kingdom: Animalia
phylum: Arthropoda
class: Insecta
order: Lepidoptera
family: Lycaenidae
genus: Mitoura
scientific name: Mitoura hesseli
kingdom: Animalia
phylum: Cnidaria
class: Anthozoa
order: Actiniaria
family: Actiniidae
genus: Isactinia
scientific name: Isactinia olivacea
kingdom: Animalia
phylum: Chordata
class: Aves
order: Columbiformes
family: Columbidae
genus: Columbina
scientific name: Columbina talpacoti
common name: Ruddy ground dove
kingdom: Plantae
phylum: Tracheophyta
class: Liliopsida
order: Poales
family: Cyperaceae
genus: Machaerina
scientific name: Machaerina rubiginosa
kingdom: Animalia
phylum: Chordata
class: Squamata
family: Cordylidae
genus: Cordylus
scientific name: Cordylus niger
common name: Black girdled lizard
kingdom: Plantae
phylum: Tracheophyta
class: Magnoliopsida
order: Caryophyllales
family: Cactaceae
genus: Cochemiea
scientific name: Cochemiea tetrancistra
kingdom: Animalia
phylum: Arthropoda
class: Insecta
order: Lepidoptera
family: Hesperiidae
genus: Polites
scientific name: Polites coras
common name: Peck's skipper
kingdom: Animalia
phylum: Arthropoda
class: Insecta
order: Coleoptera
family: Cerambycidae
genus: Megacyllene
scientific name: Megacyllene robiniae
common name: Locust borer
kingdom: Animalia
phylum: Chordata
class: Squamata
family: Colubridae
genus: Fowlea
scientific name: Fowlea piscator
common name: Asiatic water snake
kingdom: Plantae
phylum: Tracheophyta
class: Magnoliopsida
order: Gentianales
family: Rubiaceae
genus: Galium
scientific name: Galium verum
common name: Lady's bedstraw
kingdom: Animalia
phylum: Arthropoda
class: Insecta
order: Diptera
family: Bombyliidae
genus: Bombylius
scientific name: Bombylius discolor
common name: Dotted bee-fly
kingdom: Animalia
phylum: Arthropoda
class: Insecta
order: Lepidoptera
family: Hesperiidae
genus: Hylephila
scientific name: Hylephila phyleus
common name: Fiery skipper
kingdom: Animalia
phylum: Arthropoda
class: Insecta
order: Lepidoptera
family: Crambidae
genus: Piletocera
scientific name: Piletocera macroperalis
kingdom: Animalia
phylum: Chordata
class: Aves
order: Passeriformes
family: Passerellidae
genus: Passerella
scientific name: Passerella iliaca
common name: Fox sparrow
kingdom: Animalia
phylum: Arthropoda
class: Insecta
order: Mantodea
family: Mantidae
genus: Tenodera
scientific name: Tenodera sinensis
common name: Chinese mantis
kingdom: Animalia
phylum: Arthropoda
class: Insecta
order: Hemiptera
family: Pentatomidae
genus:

▬▬▬▬▬▬

Please convert every line of the data above into a JSON list of strings, one string per line, with blank lines left out.

[
  "kingdom: Animalia",
  "phylum: Arthropoda",
  "class: Insecta",
  "order: Lepidoptera",
  "family: Lycaenidae",
  "genus: Mitoura",
  "scientific name: Mitoura hesseli",
  "kingdom: Animalia",
  "phylum: Cnidaria",
  "class: Anthozoa",
  "order: Actiniaria",
  "family: Actiniidae",
  "genus: Isactinia",
  "scientific name: Isactinia olivacea",
  "kingdom: Animalia",
  "phylum: Chordata",
  "class: Aves",
  "order: Columbiformes",
  "family: Columbidae",
  "genus: Columbina",
  "scientific name: Columbina talpacoti",
  "common name: Ruddy ground dove",
  "kingdom: Plantae",
  "phylum: Tracheophyta",
  "class: Liliopsida",
  "order: Poales",
  "family: Cyperaceae",
  "genus: Machaerina",
  "scientific name: Machaerina rubiginosa",
  "kingdom: Animalia",
  "phylum: Chordata",
  "class: Squamata",
  "family: Cordylidae",
  "genus: Cordylus",
  "scientific name: Cordylus niger",
  "common name: Black girdled lizard",
  "kingdom: Plantae",
  "phylum: Tracheophyta",
  "class: Magnoliopsida",
  "order: Caryophyllales",
  "family: Cactaceae",
  "genus: Cochemiea",
  "scientific name: Cochemiea tetrancistra",
  "kingdom: Animalia",
  "phylum: Arthropoda",
  "class: Insecta",
  "order: Lepidoptera",
  "family: Hesperiidae",
  "genus: Polites",
  "scientific name: Polites coras",
  "common name: Peck's skipper",
  "kingdom: Animalia",
  "phylum: Arthropoda",
  "class: Insecta",
  "order: Coleoptera",
  "family: Cerambycidae",
  "genus: Megacyllene",
  "scientific name: Megacyllene robiniae",
  "common name: Locust borer",
  "kingdom: Animalia",
  "phylum: Chordata",
  "class: Squamata",
  "family: Colubridae",
  "genus: Fowlea",
  "scientific name: Fowlea piscator",
  "common name: Asiatic water snake",
  "kingdom: Plantae",
  "phylum: Tracheophyta",
  "class: Magnoliopsida",
  "order: Gentianales",
  "family: Rubiaceae",
  "genus: Galium",
  "scientific name: Galium verum",
  "common name: Lady's bedstraw",
  "kingdom: Animalia",
  "phylum: Arthropoda",
  "class: Insecta",
  "order: Diptera",
  "family: Bombyliidae",
  "genus: Bombylius",
  "scientific name: Bombylius discolor",
  "common name: Dotted bee-fly",
  "kingdom: Animalia",
  "phylum: Arthropoda",
  "class: Insecta",
  "order: Lepidoptera",
  "family: Hesperiidae",
  "genus: Hylephila",
  "scientific name: Hylephila phyleus",
  "common name: Fiery skipper",
  "kingdom: Animalia",
  "phylum: Arthropoda",
  "class: Insecta",
  "order: Lepidoptera",
  "family: Crambidae",
  "genus: Piletocera",
  "scientific name: Piletocera macroperalis",
  "kingdom: Animalia",
  "phylum: Chordata",
  "class: Aves",
  "order: Passeriformes",
  "family: Passerellidae",
  "genus: Passerella",
  "scientific name: Passerella iliaca",
  "common name: Fox sparrow",
  "kingdom: Animalia",
  "phylum: Arthropoda",
  "class: Insecta",
  "order: Mantodea",
  "family: Mantidae",
  "genus: Tenodera",
  "scientific name: Tenodera sinensis",
  "common name: Chinese mantis",
  "kingdom: Animalia",
  "phylum: Arthropoda",
  "class: Insecta",
  "order: Hemiptera",
  "family: Pentatomidae",
  "genus:"
]